If you consider what business insurance is supposed to do - cover your business in the event of a major injury - there is little chance that your startup can afford all its coverage needs. How do you prioritize? First, our experts - accountants, lawyers, capital advisors and insurance brokers - say to treat insurance as any other investment your business would make. Second, break coverage up into two categories: what you are required to have and what risks you are trying to cover. We agree and add a third note: "…based on the capital you have to spend at the time you are investing in coverage."

Insurance You Need

Start with the insurance required by your state or other jurisdiction. Nearly all states require worker's compensation insurance for every business with employees. There may be other insurance required by your state. Check with your state's insurance department to find out what your business needs. Other insurance coverage like general liability, fire and property may be required by your service providers, customers and landlord in order for you to do business or rent space.

You also should know the types of insurance which are standard in your industry. Experienced entrepreneurs and mature businesses in your field can be expected to know what are the key risks. Within your budget, try to mirror their coverages, giving yourself leeway where your business may have less risk than theirs. But remember, startups have no claims history, so your company's rates will be toward the higher end of the price spectrum.

Risk Coverage - Business Investment Cycles

As your business grows through various cycles, it will require new capital and new capital partners. Each capital partner will analyze the risk-reward of making an investment in your business. It pays for you to take the same approach when deciding on what insurance coverage you need at the start-up stage. Beyond the required coverages, look to your stated business goals for the startup period. What do you hope to accomplish during this period? After analyzing your business, insure those areas that pose the greatest risks. For example, if production is the emphasis of this part of your business cycle, make sure that production facilities and equipment are suitably covered. NOTE: Also make sure that your work force is well trained in safety and work flow procedures. The best insurance policy in the world will not adequately repay you for the loss of key personnel and the resulting production declines. 

Capital Constraints

After you have completed your "insurance investment" analysis, prepare a schedule of the coverages you require and the bids. Include that number in your company's spending budget of available funds. If you have a limited amount of capital, your planned insurance coverage may be taking capital away from other parts of your business growth plan. Just like an outside investor, these are the business decisions you need to make in order to cover the possible risks.

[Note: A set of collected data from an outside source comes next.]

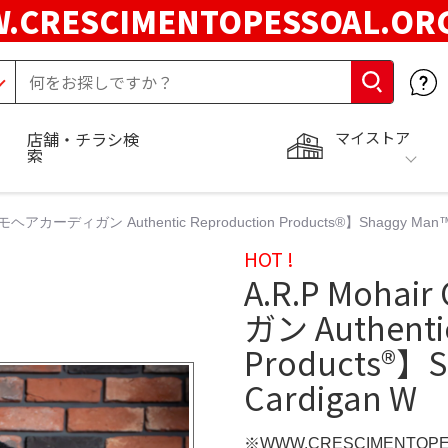
.CRESCIMENTOPESSOAL.O
マイストア
店舗・チラシ検
索
an モヘアカーディガン Authentic Reproduction Products®】Shaggy Man™ 
HOT !
A.R.P Moha
ガン Authenti
Products®】S
Cardigan W
※WWW.CRESCIMENTOP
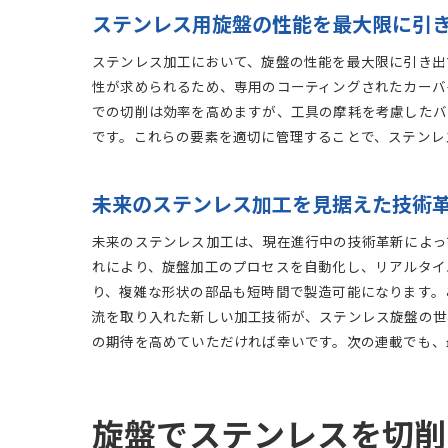
ステンレス用旋盤の性能を最大限に引
ステンレス加工において、旋盤の性能を最大限に引き出
性が求められるため、専用のコーティングされたカーバ
での切削は効率を高めますが、工具の摩耗を考慮したバ
です。これらの要素を適切に管理することで、ステンレ
未来のステンレス加工を見据えた技術
未来のステンレス加工は、現在進行中の技術革新によって
れにより、旋盤加工のプロセスを自動化し、リアルタイ
り、複雑な形状の部品も短時間で製造可能になります。
流を取り入れた新しい加工技術が、ステンレス旋盤の世
の期待を高めていただければ幸いです。次の連載でも、
旋盤でステンレスを切削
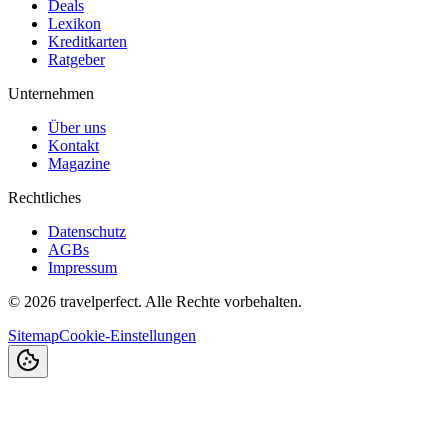
Deals
Lexikon
Kreditkarten
Ratgeber
Unternehmen
Über uns
Kontakt
Magazine
Rechtliches
Datenschutz
AGBs
Impressum
©
2026
travelperfect. Alle Rechte vorbehalten.
Sitemap
Cookie-Einstellungen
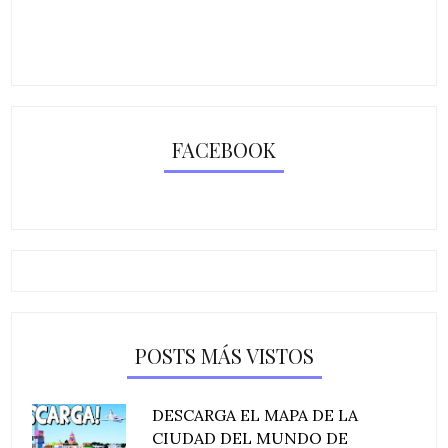
FACEBOOK
POSTS MÁS VISTOS
DESCARGA EL MAPA DE LA
CIUDAD DEL MUNDO DE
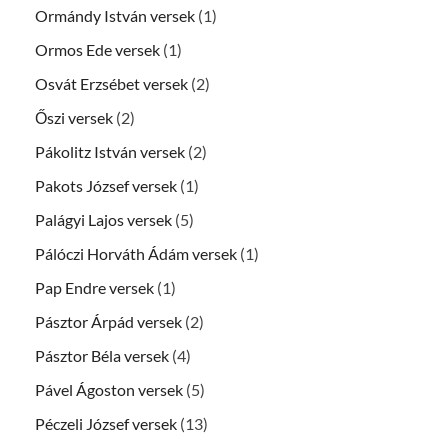
Ormándy István versek
(1)
Ormos Ede versek
(1)
Osvát Erzsébet versek
(2)
Őszi versek
(2)
Pákolitz István versek
(2)
Pakots József versek
(1)
Palágyi Lajos versek
(5)
Pálóczi Horváth Ádám versek
(1)
Pap Endre versek
(1)
Pásztor Árpád versek
(2)
Pásztor Béla versek
(4)
Pável Ágoston versek
(5)
Péczeli József versek
(13)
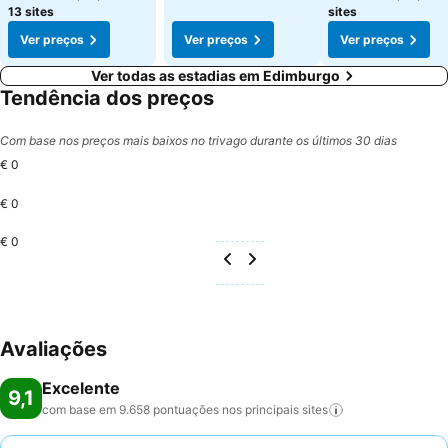
13 sites
sites
Ver preços
Ver preços
Ver preços
Ver todas as estadias em Edimburgo
Tendência dos preços
Com base nos preços mais baixos no trivago durante os últimos 30 dias
€ 0
€ 0
€ 0
Avaliações
Excelente
9,1
com base em 9.658 pontuações nos principais
sites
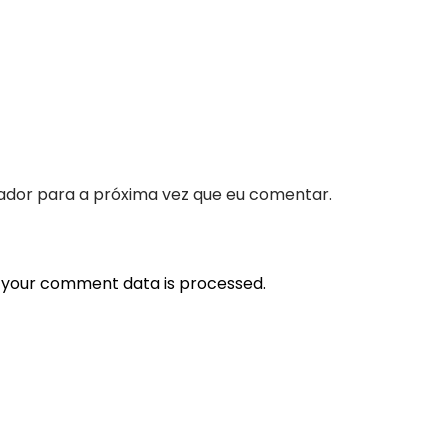
ador para a próxima vez que eu comentar.
 your comment data is processed.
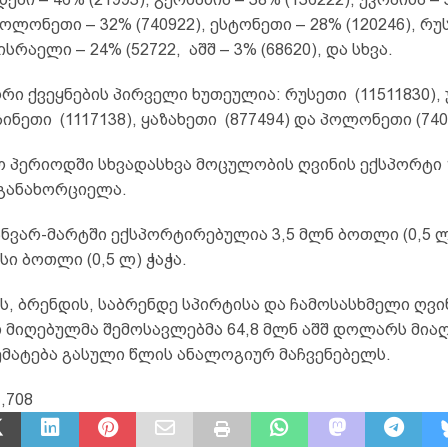
 პოლონეთი – 32% (740922), ესტონეთი – 28% (120246), რუ
 ისრაელი – 24% (52722, აშშ – 3% (68620), და სხვა.
ი ქვეყნების პირველი ხუთეულია: რუსეთი (11511830), 
 ჩინეთი (1117138), ყაზახეთი (877494) და პოლონეთი (740
ო პერიოდში სხვადასხვა მოცულობის ღვინის ექსპორტი 
 განახორციელა.
ანვარ-მარტში ექსპორტირებულია 3,5 მლნ ბოთლი (0,5 
ასი ბოთლი (0,5 ლ) ჭაჭა.
ს, ბრენდის, საბრენდე სპირტისა და ჩამოსასხმელი ღვი
 მიღებულმა შემოსავლებმა 64,8 მლნ აშშ დოლარს მიაღ
ემატება გასული წლის ანალოგიურ მაჩვენებელს.
,708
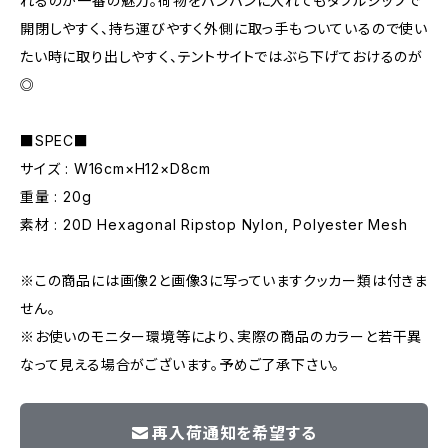
れるのが一番の魅力。荷物をパンパンに入れてもダブルジップで
開閉しやすく、持ち運びやすく外側に取っ手もついているので使い
たい時に取り出しやすく、テントサイトではぶら下げておけるのが
◎
■SPEC■
サイズ : W16cm×H12×D8cm
重量 : 20g
素材 : 20D Hexagonal Ripstop Nylon, Polyester Mesh
※この商品には画像2と画像3に写っていますクッカー類は付きま
せん。
※お使いのモニター環境等により、実際の商品のカラーと若干異
なって見える場合がございます。予めご了承下さい。
再入荷通知を希望する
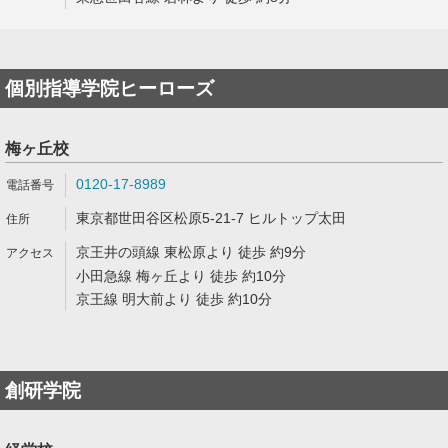
個別指導学院ヒーローズ
梅ヶ丘校
0120-17-8989
東京都世田谷区松原5-21-7 ヒルトップ太田
京王井の頭線 東松原より 徒歩 約9分
小田急線 梅ヶ丘より 徒歩 約10分
京王線 明大前より 徒歩 約10分
創研学院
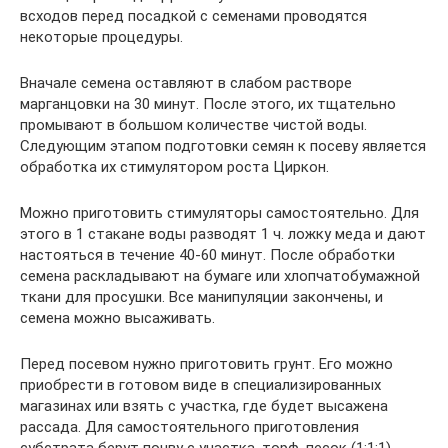
всходов перед посадкой с семенами проводятся
некоторые процедуры.
Вначале семена оставляют в слабом растворе
марганцовки на 30 минут. После этого, их тщательно
промывают в большом количестве чистой воды.
Следующим этапом подготовки семян к посеву является
обработка их стимулятором роста Циркон.
Можно приготовить стимуляторы самостоятельно. Для
этого в 1 стакане воды разводят 1 ч. ложку меда и дают
настояться в течение 40-60 минут. После обработки
семена раскладывают на бумаге или хлопчатобумажной
ткани для просушки. Все манипуляции закончены, и
семена можно высаживать.
Перед посевом нужно приготовить грунт. Его можно
приобрести в готовом виде в специализированных
магазинах или взять с участка, где будет высажена
рассада. Для самостоятельного приготовления
субстрата берут почву с участка, торф, песок (1:1:1).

To keep your costs as low as possible, don't be afraid to negotiate your premiums with the broker or company. And remember, you can reduce the costs by self-insuring - by increasing the amount of the deductible, your premium costs will be reduced. Treat the deductible as the amount of risk you are willing to assume before making a damage claim. For example, if $500 is your property deductible claim, then you are calculating a self-insurance risk threshold of $500 per claim. NOTE: When it comes to self-insuring, it is a good rule of thumb to have some insurance rather than none. Insure for catastrophe if you can't afford anything else.

As your company grows, treating insurance coverage as an investment will help you analyze your business at each stage. Not only will it keep you in touch with insurance needs for new hires and purchases, it also will require you to continually evaluate the use of your scanty capital resources. Not a small benefit for the time when you need to speak with those outside investors about new capital.